TASK REQUIREMENTS:
Your answer must be the listing repeated word for word, without its pictures.

*** Opening of LISTED RECORDS ***

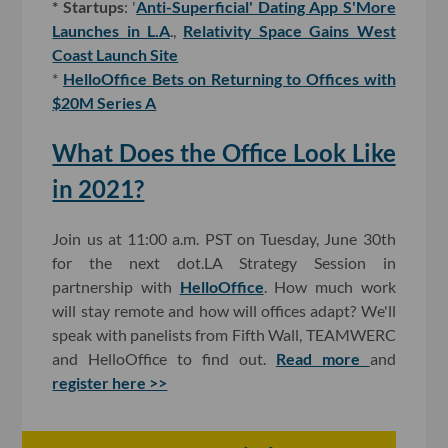
* Startups
: '
Anti-Superficial' Dating App S'More
Launches in L.A
.,
Relativity Space Gains West
Coast Launch Site
*
HelloOffice Bets on Returning to Offices with
$20M Series A
What Does the Office Look Like
in 2021?
Join us at 11:00 a.m. PST on Tuesday, June 30th
for the next dot.LA Strategy Session in
partnership with
HelloOffice
. How much work
will stay remote and how will offices adapt? We'll
speak with panelists from Fifth Wall, TEAMWERC
and HelloOffice to find out.
Read more
and
register here >>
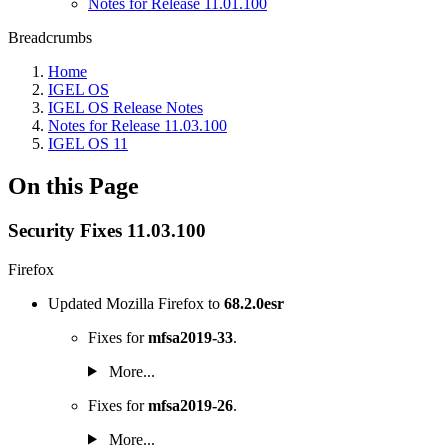
Notes for Release 11.01.100
Breadcrumbs
Home
IGEL OS
IGEL OS Release Notes
Notes for Release 11.03.100
IGEL OS 11
On this Page
Security Fixes 11.03.100
Firefox
Updated Mozilla Firefox to
68.2.0esr
Fixes for
mfsa2019-33
.
More...
Fixes for
mfsa2019-26
.
More...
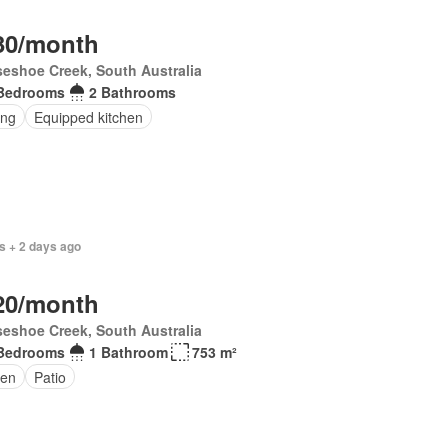
30/month
eshoe Creek, South Australia
Bedrooms
2 Bathrooms
ing
Equipped kitchen
s + 2 days ago
20/month
eshoe Creek, South Australia
Bedrooms
1 Bathroom
753 m²
en
Patio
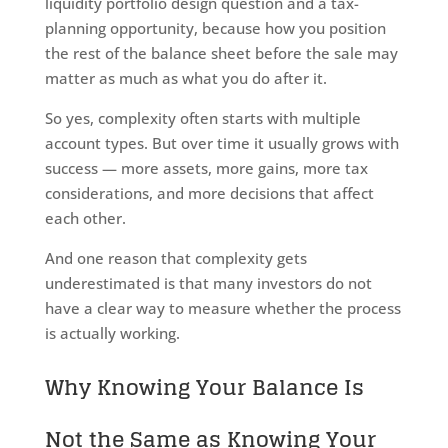
liquidity portfolio design question and a tax-
planning opportunity, because how you position
the rest of the balance sheet before the sale may
matter as much as what you do after it.
So yes, complexity often starts with multiple
account types. But over time it usually grows with
success — more assets, more gains, more tax
considerations, and more decisions that affect
each other.
And one reason that complexity gets
underestimated is that many investors do not
have a clear way to measure whether the process
is actually working.
Why Knowing Your Balance Is
Not the Same as Knowing Your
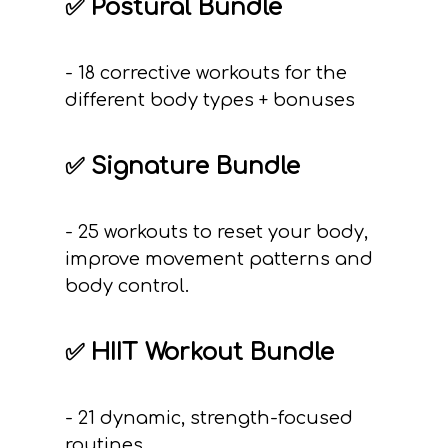
✅ Postural Bundle
- 18 corrective workouts for the
different body types + bonuses
✅ Signature Bundle
- 25 workouts to reset your body,
improve movement patterns and
body control.
✅ HIIT Workout Bundle
- 21 dynamic, strength-focused
routines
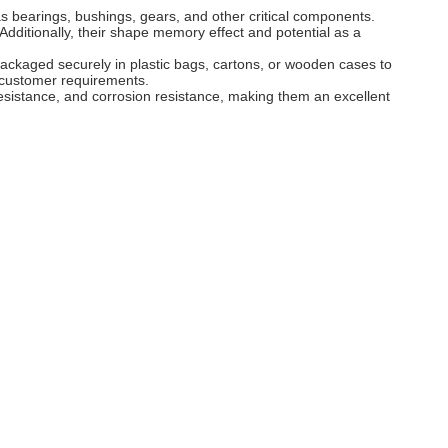
bearings, bushings, gears, and other critical components.
Additionally, their shape memory effect and potential as a
packaged securely in plastic bags, cartons, or wooden cases to
c customer requirements.
istance, and corrosion resistance, making them an excellent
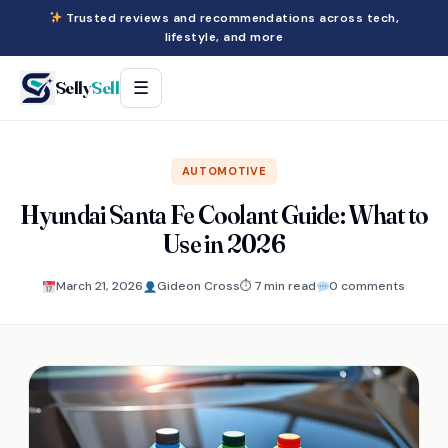
Trusted reviews and recommendations across tech,
lifestyle, and more
Selly
Sell
☰
AUTOMOTIVE
Hyundai Santa Fe Coolant Guide: What to
Use in 2026
March 21, 2026
Gideon Cross
⏱ 7 min read
0 comments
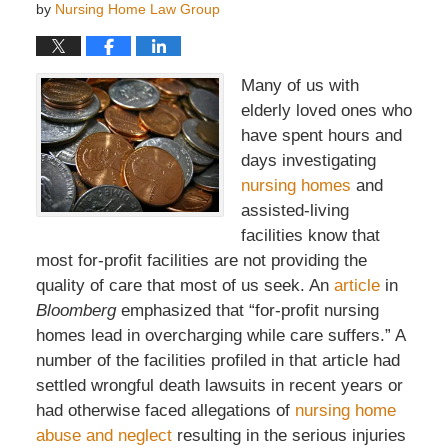
by
Nursing Home Law Group
Many of us with
elderly loved ones who
have spent hours and
days investigating
nursing homes
and
assisted-living
facilities know that
most for-profit facilities are not providing the
quality of care that most of us seek. An
article
in
Bloomberg
emphasized that “for-profit nursing
homes lead in overcharging while care suffers.” A
number of the facilities profiled in that article had
settled wrongful death lawsuits in recent years or
had otherwise faced allegations of
nursing home
abuse and neglect
resulting in the serious injuries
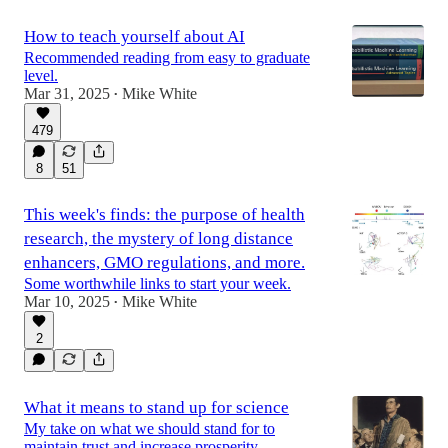
How to teach yourself about AI
Recommended reading from easy to graduate
level.
Mar 31, 2025
Mike White
•
479
8
51
This week's finds: the purpose of health
research, the mystery of long distance
enhancers, GMO regulations, and more.
Some worthwhile links to start your week.
Mar 10, 2025
Mike White
•
2
What it means to stand up for science
My take on what we should stand for to
maintain trust and increase prosperity.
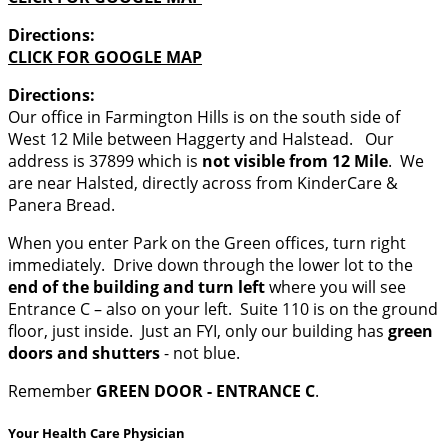
Directions:
CLICK FOR GOOGLE MAP
Directions:
Our office in Farmington Hills is on the south side of
West 12 Mile between Haggerty and Halstead. Our
address is 37899 which is
not visible from 12 Mile
. We
are near Halsted, directly across from KinderCare &
Panera Bread.
When you enter Park on the Green offices, turn right
immediately. Drive down through the lower lot to the
end of the building and turn left
where you will see
Entrance C – also on your left. Suite 110 is on the ground
floor, just inside. Just an FYI, only our building has
green
doors and shutters
- not blue.
Remember
GREEN DOOR - ENTRANCE C
.
Your Health Care Physician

*** Close of LISTED RECORDS ***

TASK RESULT:
* Startups
: '
Anti-Superficial' Dating App S'More
Launches in L.A
.,
Relativity Space Gains West
Coast Launch Site
*
HelloOffice Bets on Returning to Offices with
$20M Series A
What Does the Office Look Like
in 2021?
Join us at 11:00 a.m. PST on Tuesday, June 30th
for the next dot.LA Strategy Session in
partnership with
HelloOffice
. How much work
will stay remote and how will offices adapt? We'll
speak with panelists from Fifth Wall, TEAMWERC
and HelloOffice to find out.
Read more
and
register here >>
Notes for Release 11.01.100
Breadcrumbs
Home
IGEL OS
IGEL OS Release Notes
Notes for Release 11.03.100
IGEL OS 11
On this Page
Security Fixes 11.03.100
Firefox
Updated Mozilla Firefox to
68.2.0esr
Fixes for
mfsa2019-33
.
More...
Fixes for
mfsa2019-26
.
More...
30/month
eshoe Creek, South Australia
Bedrooms
2 Bathrooms
ing
Equipped kitchen
s + 2 days ago
20/month
eshoe Creek, South Australia
Bedrooms
1 Bathroom
753 m²
en
Patio
liquidity portfolio design question and a tax-
planning opportunity, because how you position
the rest of the balance sheet before the sale may
matter as much as what you do after it.
So yes, complexity often starts with multiple
account types. But over time it usually grows with
success — more assets, more gains, more tax
considerations, and more decisions that affect
each other.
And one reason that complexity gets
underestimated is that many investors do not
have a clear way to measure whether the process
is actually working.
Why Knowing Your Balance Is
Not the Same as Knowing Your
✅ Postural Bundle
- 18 corrective workouts for the
different body types + bonuses
✅ Signature Bundle
- 25 workouts to reset your body,
improve movement patterns and
body control.
✅ HIIT Workout Bundle
- 21 dynamic, strength-focused
routines
bearings, bushings, gears, and other critical components.
Additionally, their shape memory effect and potential as a
packaged securely in plastic bags, cartons, or wooden cases to
c customer requirements.
istance, and corrosion resistance, making them an excellent
Trusted reviews and recommendations across tech,
lifestyle, and more
Selly
Sell
☰
AUTOMOTIVE
Hyundai Santa Fe Coolant Guide: What to
Use in 2026
March 21, 2026
Gideon Cross
⏱ 7 min read
0 comments
by
Nursing Home Law Group
Many of us with
elderly loved ones who
have spent hours and
days investigating
nursing homes
and
assisted-living
facilities know that
most for-profit facilities are not providing the
quality of care that most of us seek. An
article
in
Bloomberg
emphasized that “for-profit nursing
homes lead in overcharging while care suffers.” A
number of the facilities profiled in that article had
settled wrongful death lawsuits in recent years or
had otherwise faced allegations of
nursing home
abuse and neglect
resulting in the serious injuries
How to teach yourself about AI
Recommended reading from easy to graduate
level.
Mar 31, 2025
Mike White
•
479
8
51
This week's finds: the purpose of health
research, the mystery of long distance
enhancers, GMO regulations, and more.
Some worthwhile links to start your week.
Mar 10, 2025
Mike White
•
2
What it means to stand up for science
My take on what we should stand for to
maintain trust and increase prosperity.
Directions:
CLICK FOR GOOGLE MAP
Directions:
Our office in Farmington Hills is on the south side of
West 12 Mile between Haggerty and Halstead. Our
address is 37899 which is
not visible from 12 Mile
. We
are near Halsted, directly across from KinderCare &
Panera Bread.
When you enter Park on the Green offices, turn right
immediately. Drive down through the lower lot to the
end of the building and turn left
where you will see
Entrance C – also on your left. Suite 110 is on the ground
floor, just inside. Just an FYI, only our building has
green
doors and shutters
- not blue.
Remember
GREEN DOOR - ENTRANCE C
.
Your Health Care Physician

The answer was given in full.